Saturday, November 23, 2013

Here They Come...


Two weeks ago on Maui, dark-grayish humpback whales began arriving in its waters. Likewise, barely-off-white North American vacationers commenced to fill its shores.

Winters of palm tree lined beaches, vine wrapped tropics, tank-top temperatures, and warm crystal blue and teal seas attract life from thousands of miles away.  An estimated 20,000 swimmers will play, slap, and perform sexual escapades in Hawaii’s gigantic lap pool from November to April.  And that’s just the whales.

Guides herd groups of twenty to forty tourists onto cruise boats to head off-shore.  There, she dips a microphone through the ocean’s plane, amplifying melodically soothing whale songs, serenading vacationers, validating each dollar spent to get here.  

Just the male whales sing, and each song is repetitive and unique.  Humans don’t know the why or the meaning of this testosterone crowd’s songs, not yet at least.  But research and speculation run rampant.

Female humpbacks give birth in the warmth of this lustful sea after almost a full year of pregnancy.  Then in this same winter’s playground, the female will most likely conceive again before leading her calf back to frigid Northern Pacific waters for a six-month multi-ton feast on fish and krill.

Last March we sailed this Maui sea with only winded sails pushing us parallel to a pod of whales.  Picture a peace so diametrically opposed to the hostility of Melville’s “Moby Dick.” No spears, no weapons, no need to eat, or use, or wear, these animals.  Curiosity and respect were mutual between sailors and swimmers.  And it all happened in silence.  Only the majestic and powerful ocean broke quiet’s enchantment by lapping at our boat, or reacting to a whale’s fin slap, or to an even more spectacular breach as a beautiful forty-ton being leapt out of then crashed through the ocean’s surface.

As for the newly arrived, barely-off-white North Americans, they are confiscating the entire inventory of carts at Safeway. (Like I am now ‘not like them’ for some unreasoned reason.) So this flip-flopped-me maneuvers through a bumper car ride of a grocery store with sandaled, black-socked and Bermuda short-wearing obstacles at every turn.  

And I am only into two months of entitlement as a resident of Hawaii.
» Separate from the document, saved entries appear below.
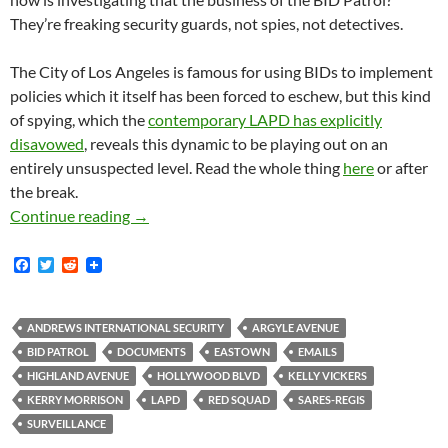
They’re freaking security guards, not spies, not detectives.
The City of Los Angeles is famous for using BIDs to implement
policies which it itself has been forced to eschew, but this kind
of spying, which the
contemporary LAPD has explicitly
disavowed
, reveals this dynamic to be playing out on an
entirely unsuspected level. Read the whole thing
here
or after
the break.
Scope of BID Patrol Surveillance, Counterint
Continue reading
→
F
T
R
a
w
e
c
i
d
e
t
d
b
t
i
ANDREWS INTERNATIONAL SECURITY
ARGYLE AVENUE
o
e
t
BID PATROL
DOCUMENTS
EASTOWN
EMAILS
o
r
k
HIGHLAND AVENUE
HOLLYWOOD BLVD
KELLY VICKERS
KERRY MORRISON
LAPD
RED SQUAD
SARES-REGIS
SURVEILLANCE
Who am I to move in then expect the grocery aisle to be mine, and only mine? I plead with my readers: I have suffered the cost of moving here. I have paid the price of admission.  Four times have I crossed the island because of confusing state requirements before I could register my car.  Five times have I traveled the Valley Isle to qualify for a driver’s license. The written test was simple.  The proof of human existence, excruciating.
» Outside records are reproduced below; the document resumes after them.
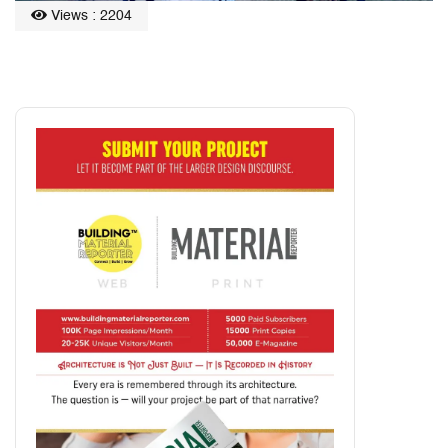
Views : 2204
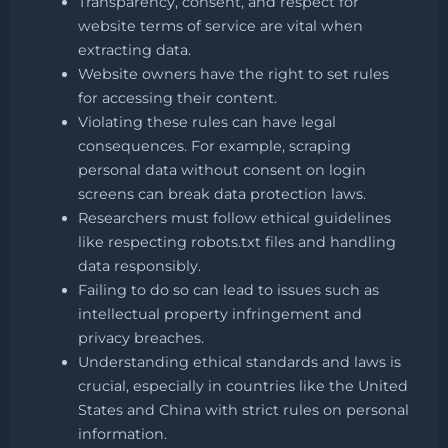
Transparency, consent, and respect for
website terms of service are vital when
extracting data.
Website owners have the right to set rules
for accessing their content.
Violating these rules can have legal
consequences. For example, scraping
personal data without consent on login
screens can break data protection laws.
Researchers must follow ethical guidelines
like respecting robots.txt files and handling
data responsibly.
Failing to do so can lead to issues such as
intellectual property infringement and
privacy breaches.
Understanding ethical standards and laws is
crucial, especially in countries like the United
States and China with strict rules on personal
information.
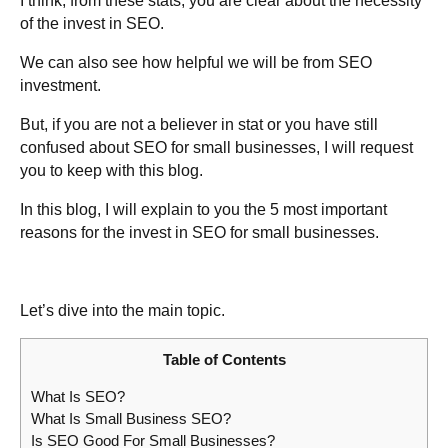
I think, from these stats, you are clear about the necessity
of the invest in SEO.
We can also see how helpful we will be from SEO
investment.
But, if you are not a believer in stat or you have still
confused about SEO for small businesses, I will request
you to keep with this blog.
In this blog, I will explain to you the 5 most important
reasons for the invest in SEO for small businesses.
Let’s dive into the main topic.
Table of Contents
What Is SEO?
What Is Small Business SEO?
Is SEO Good For Small Businesses?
What I do day-to-day this Maui November is a camping story in and of itself. Suffice it to say, Tom and I wake up each morning and force our selves off the floor and our makeshift air mattress bed; I go from reclined, to a down-dog yoga position, then eventually to vertical, after stacking vertebrae one at a time.
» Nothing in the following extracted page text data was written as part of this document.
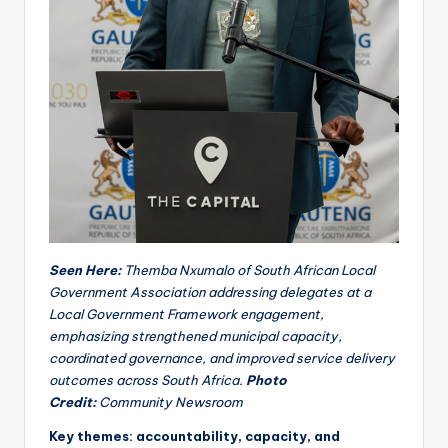
Seen Here:
Themba Nxumalo of South African Local
Government Association addressing delegates at a
Local Government Framework engagement,
emphasizing strengthened municipal capacity,
coordinated governance, and improved service delivery
outcomes across South Africa.
Photo
Credit:
Community Newsroom
Key themes: accountability, capacity, and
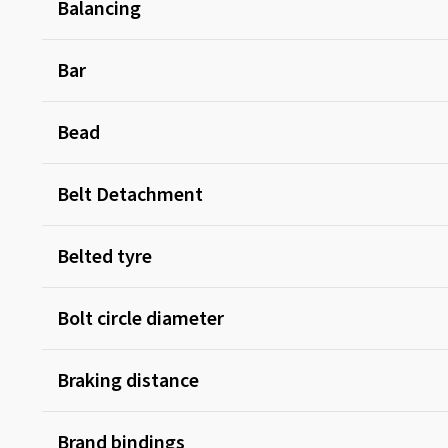
Balancing
Bar
Bead
Belt Detachment
Belted tyre
Bolt circle diameter
Braking distance
Brand bindings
We eat our homemade meals on a patio table sitting on our yard’s red dirt.  Five days ago, our kitchen became operational.  Four days ago, our main bath.  Two days ago, our washer and dryer.  We keep our furniture in storage, away from the dust.  But it’s like Tom giving me the 12-days of Christmas in November, where I get something new each day. During construction we neglect why we moved here, and only plow forward.

But yesterday we took time off from construction to go to the beach.  It is on the beach where the barely-off-white vacationers remind us to be as happy as they are. 

The little things brilliant about Hawaiian life are so prevalent on these sands; a thrilling sea turtle swims by. A sunbather lounges and reads a book then pauses to glance up and out across blue crashing waves.  I look where she looks and think ‘yes, of course it’s beautiful.’  A father helps his two daughters build a sandcastle.  A dog gleefully runs into the surf to retrieve a ball his owner has thrown, and as I watch I anticipate the day five weeks away when we bring our little dog Chester here to also play.  

But the greatest reminder of Maui happiness is when we see a couple our age heading to the beach with expressions of incredible contentment and anticipation as they venture to enjoy one more of the seven all-too-short days of their island visit.  And I kick myself for even being in a bad mood, even briefly, over red dirt and a low-lying bed.